Ainsi, la rencontre historique entre le dirigeant de la République démocratique allemande, Erich Honecker et celui de la Russie soviétique, Mikhaïl Gorbatchev pour le dernier anniversaire de la RDA en 1989, se joue sur un air des Rita Mitsouko : Les Histoires d’amour que l’artiste reprend dans le titre du tableau. Les références ironiques à la musique pop ou celle d’Elvis (comme dans Love me tender, 2011) participent de ce procédé de mise à distance. Devant ce tableau, souvenir d’un événement devenu flou, le doute s’instaure et l’on se demande s’il a bien eu lieu. La forme loufoque du masque de lapin que l’on retrouve dans Follow the white rabbit ou dans Follow the white rabbit II un officier nazi dont le visage est remplacé par une tête de lapin, dans la lignée des collages satiriques d’Hannah Höch, opère encore dans le même sens. Giulia Andreani déjoue l’image photographique et en désamorce le procédé, elle s’infiltre et y insère astucieusement les éléments d’une contestation latente. « Depuis l’invention de la photographie puis des techniques modernes de reproduction et de diffusion des images, rappelle Yves Michaud, une énorme quantité d’images de toutes origines se sont mises à circuler puis ont envahi notre environnement(2)»
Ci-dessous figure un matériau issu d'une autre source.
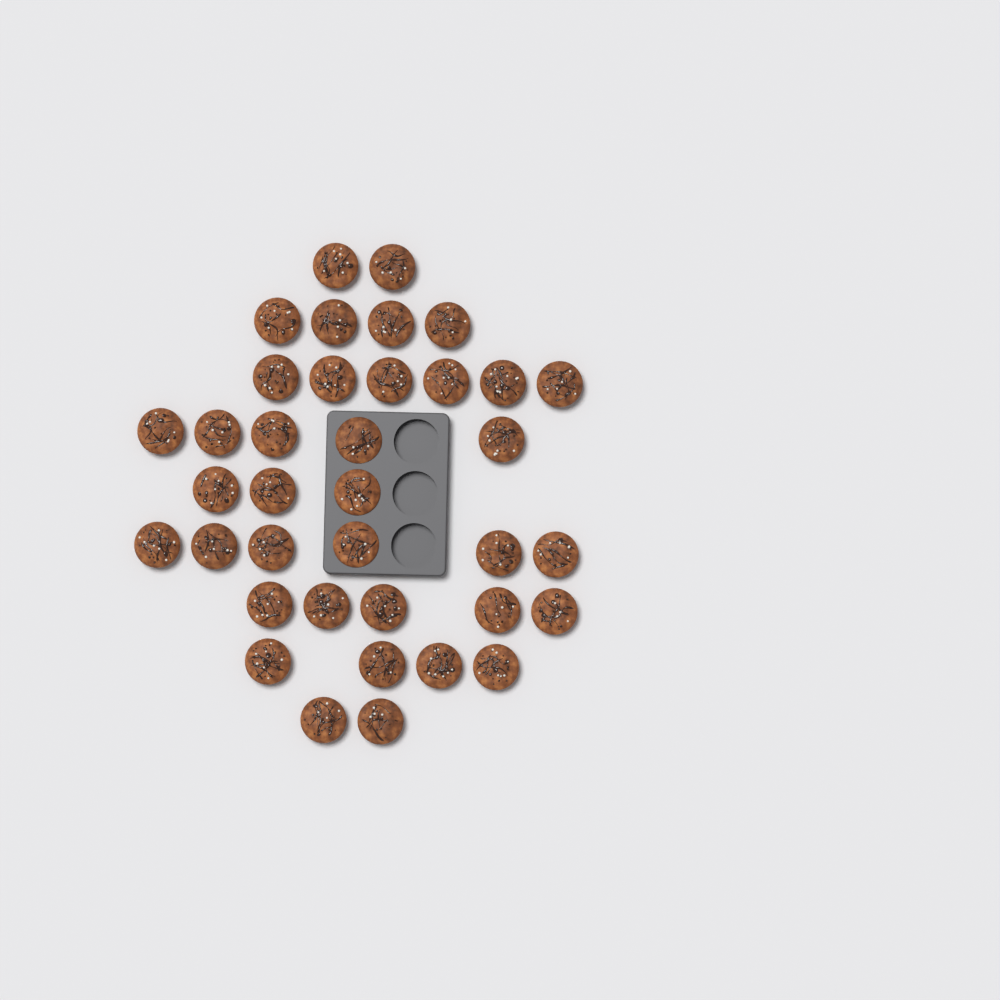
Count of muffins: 37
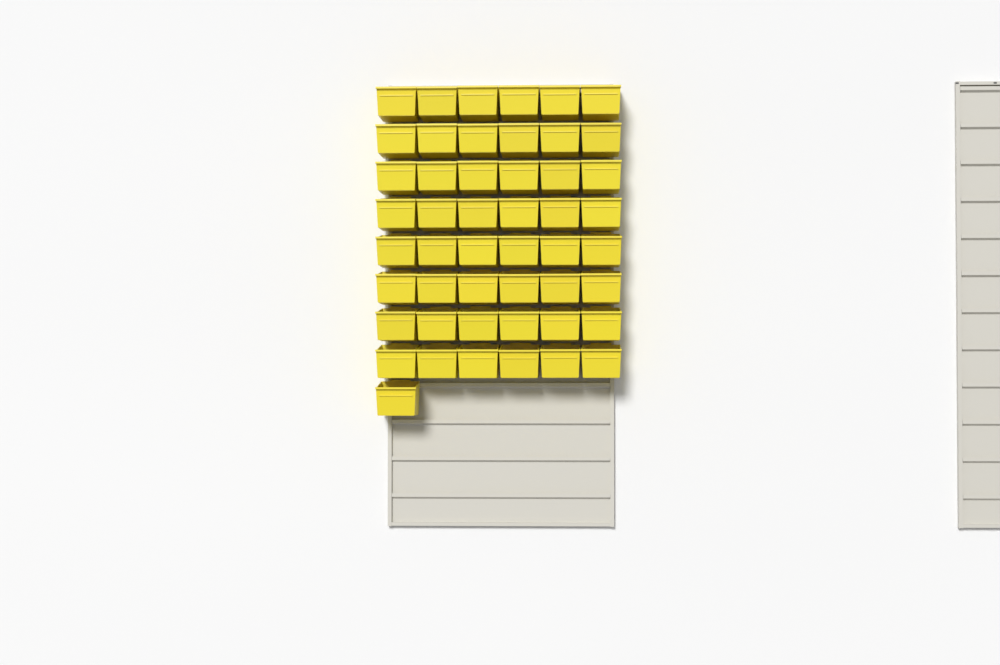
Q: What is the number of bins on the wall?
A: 49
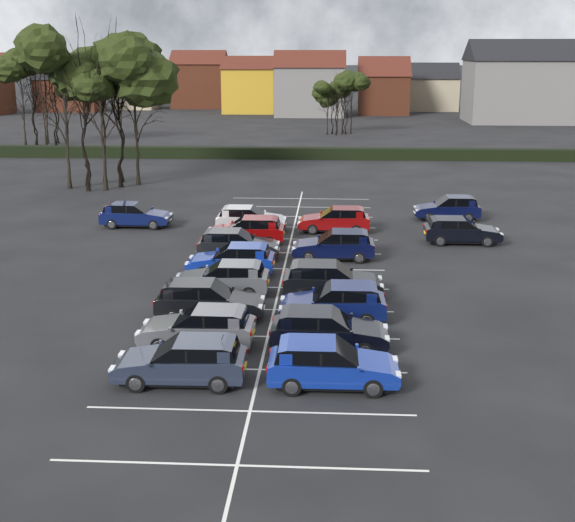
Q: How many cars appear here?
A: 17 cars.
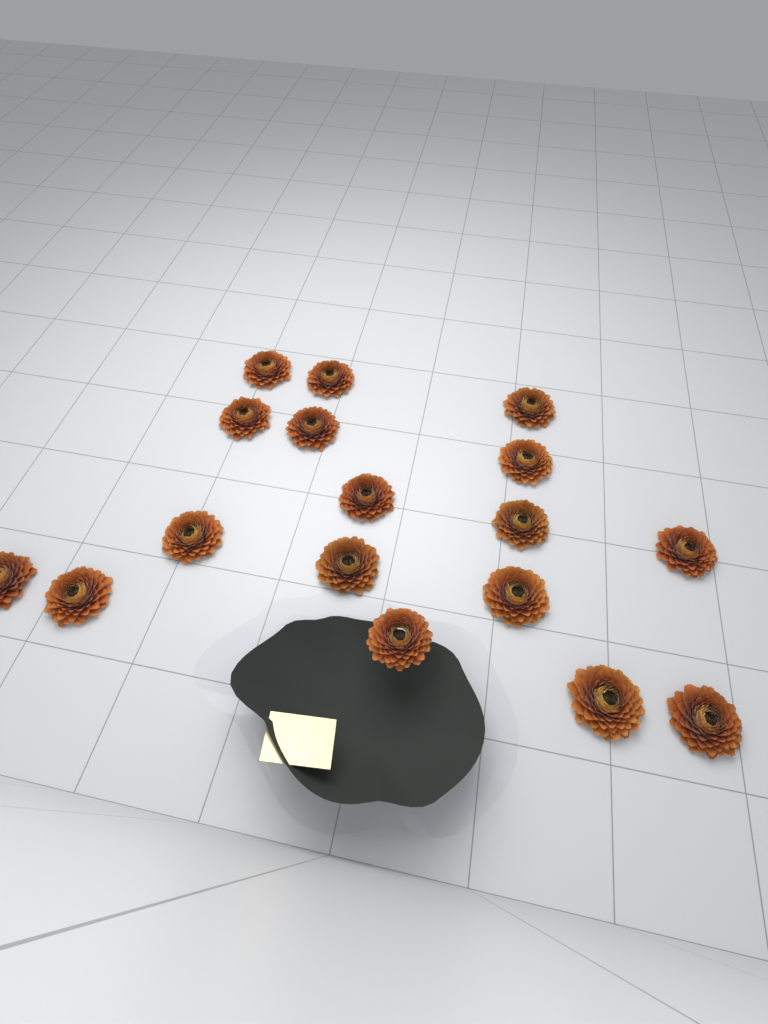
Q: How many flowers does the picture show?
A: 17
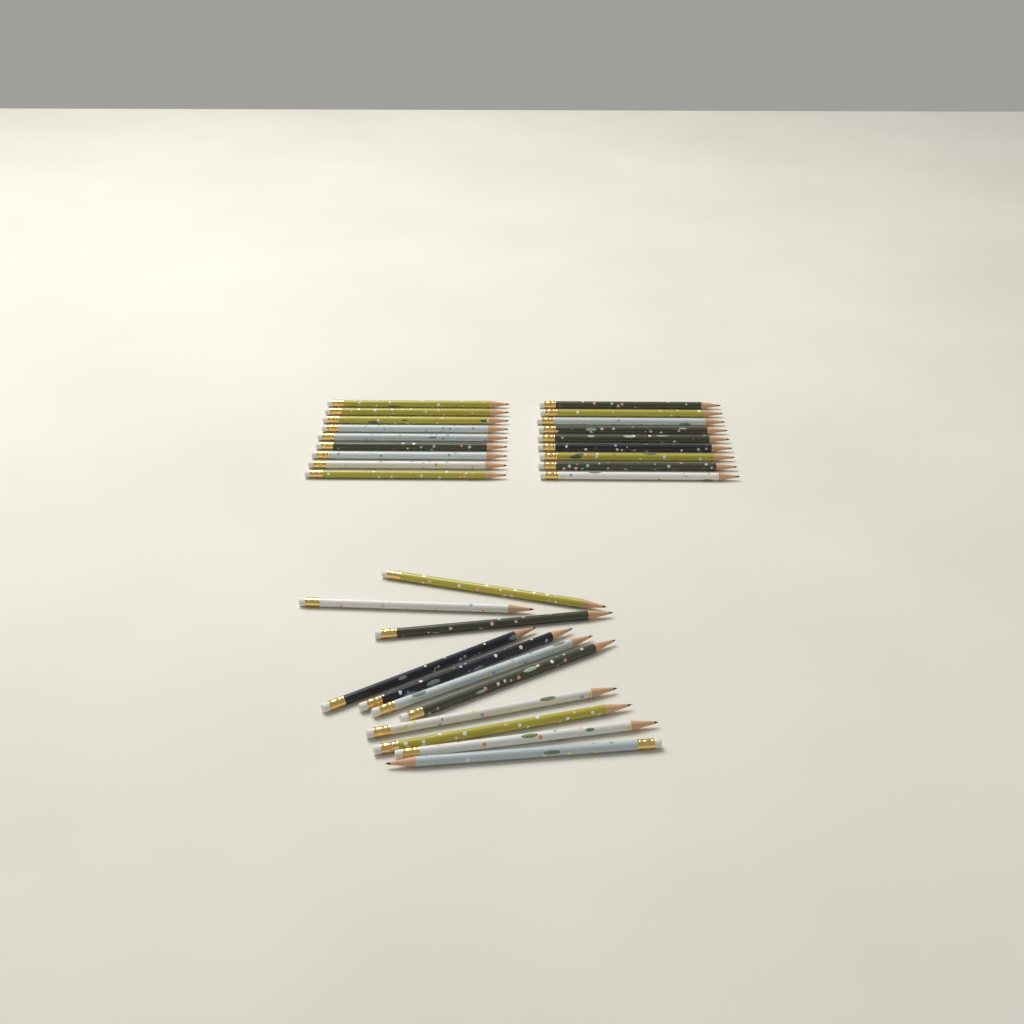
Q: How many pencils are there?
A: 29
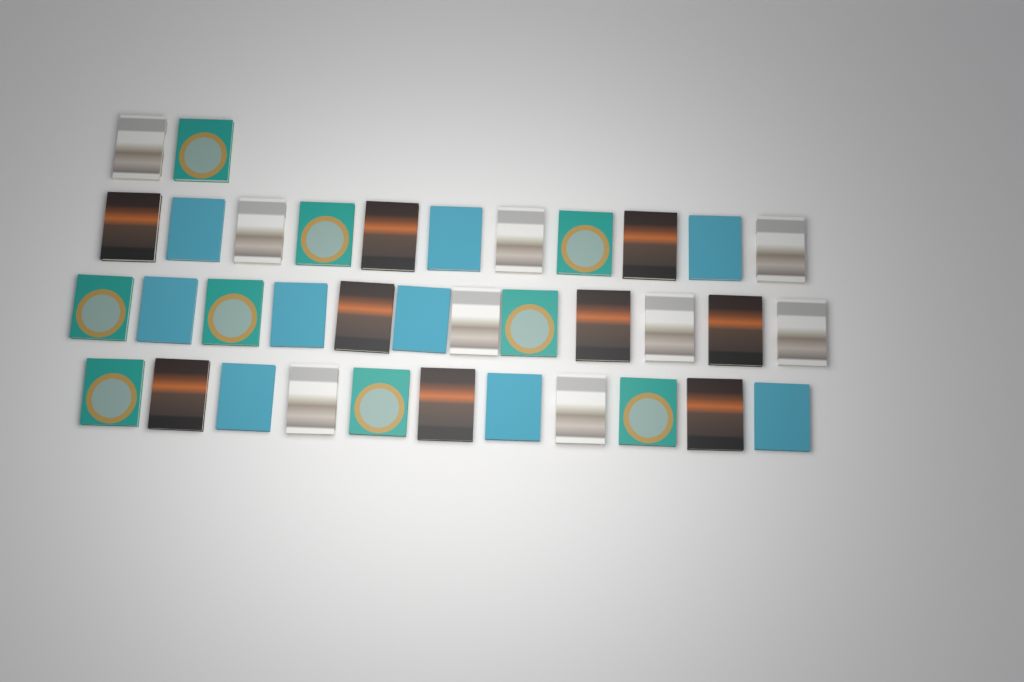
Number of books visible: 36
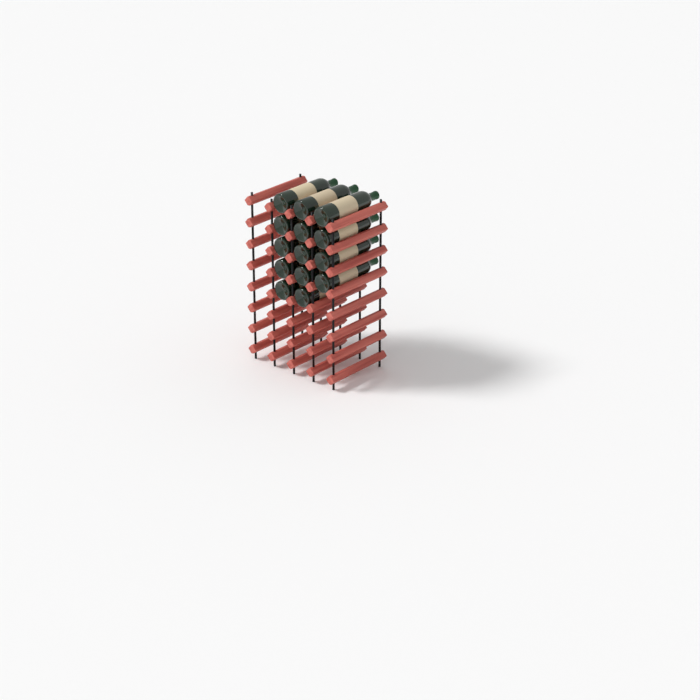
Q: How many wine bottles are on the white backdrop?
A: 14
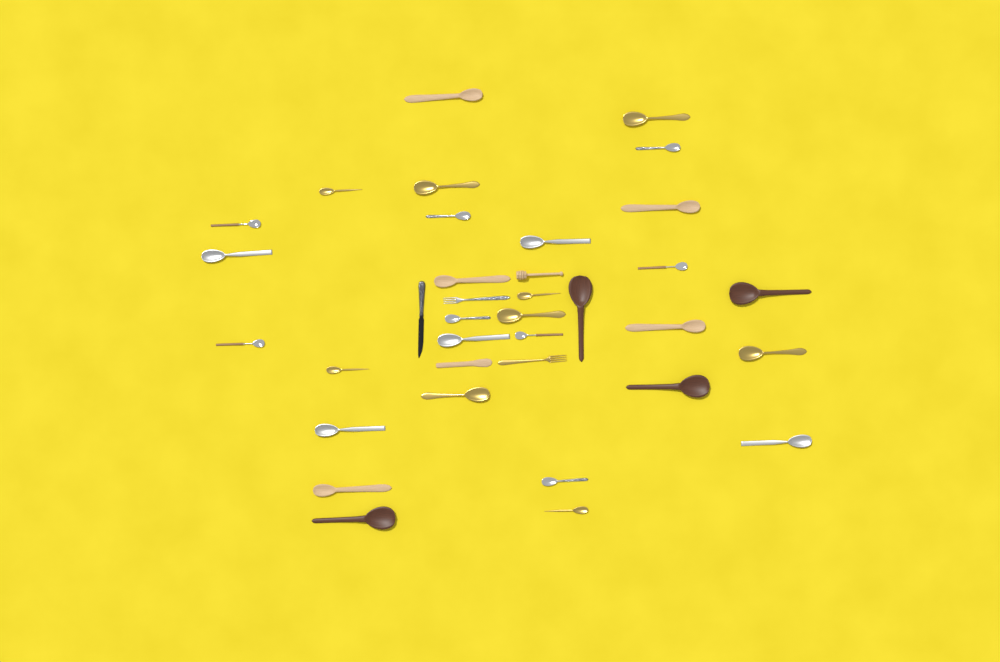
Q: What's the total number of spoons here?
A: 31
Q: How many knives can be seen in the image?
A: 2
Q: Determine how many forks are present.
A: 2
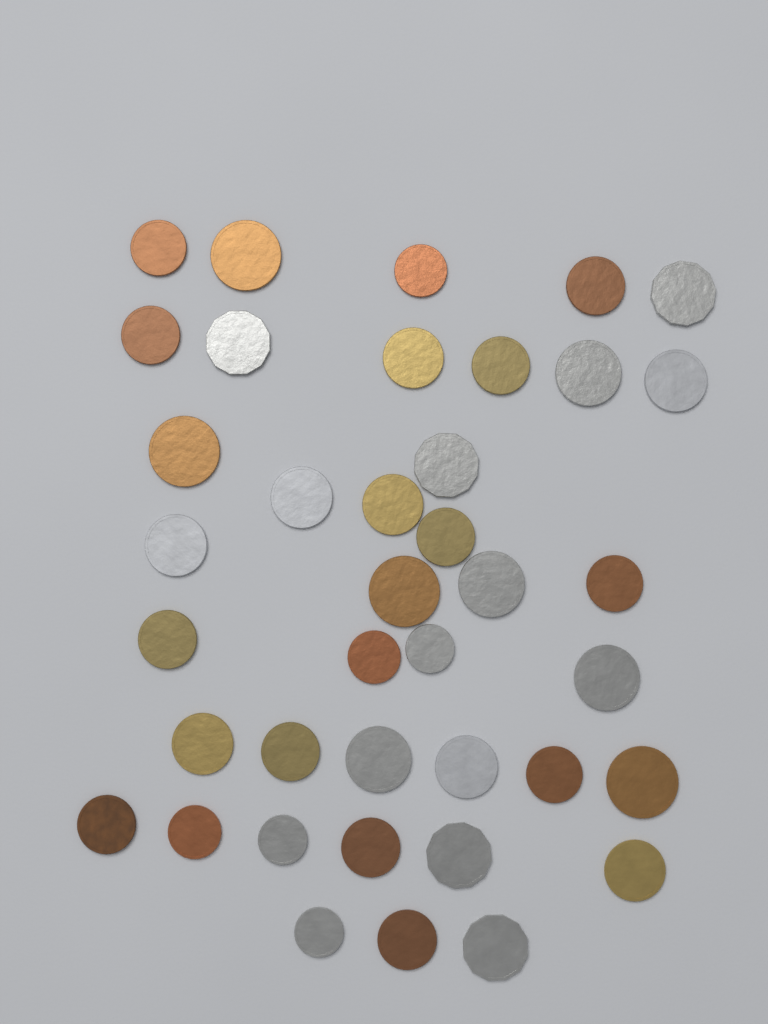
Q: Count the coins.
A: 39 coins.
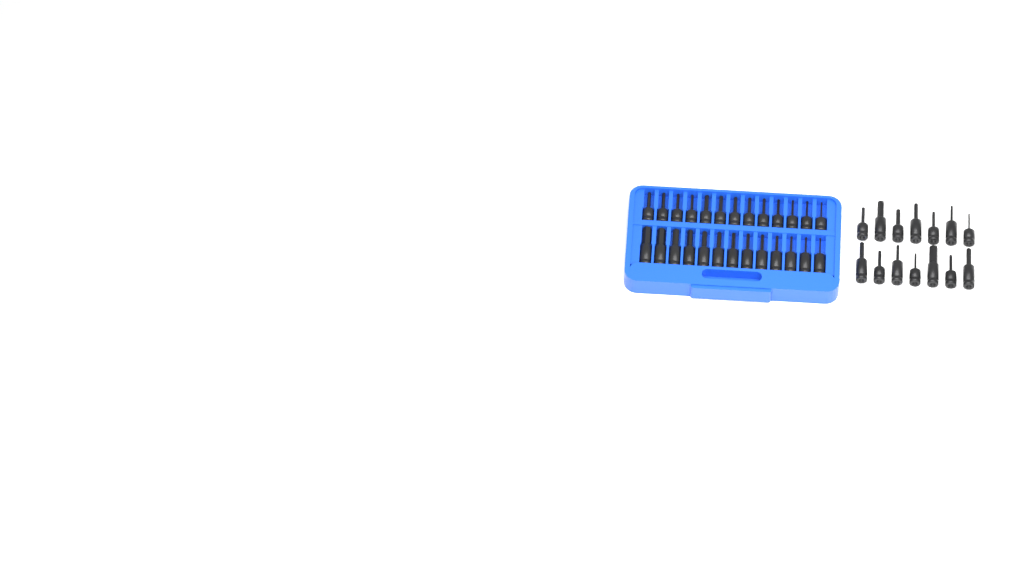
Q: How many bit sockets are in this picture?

L’image mécanisée, hyperréaliste, nous assaille. Qu’à cela ne tienne, la peinture de Giulia Andreani s’en empare et filtre son contenu pour mieux le détourner. La peinture, dit-elle, aura le dernier mot.

(1) Roland Barthes, La chambre : notes sur la photographie, Paris, Gallimard, 1980, cité par Léa Bismuth dans le texte pour l’exposition Montrouge 2012. (2) Yves Michaud, L’art à l’état gazeux : essai sur le triomphe de l’esthétique, Paris, éditions Stock, 2003.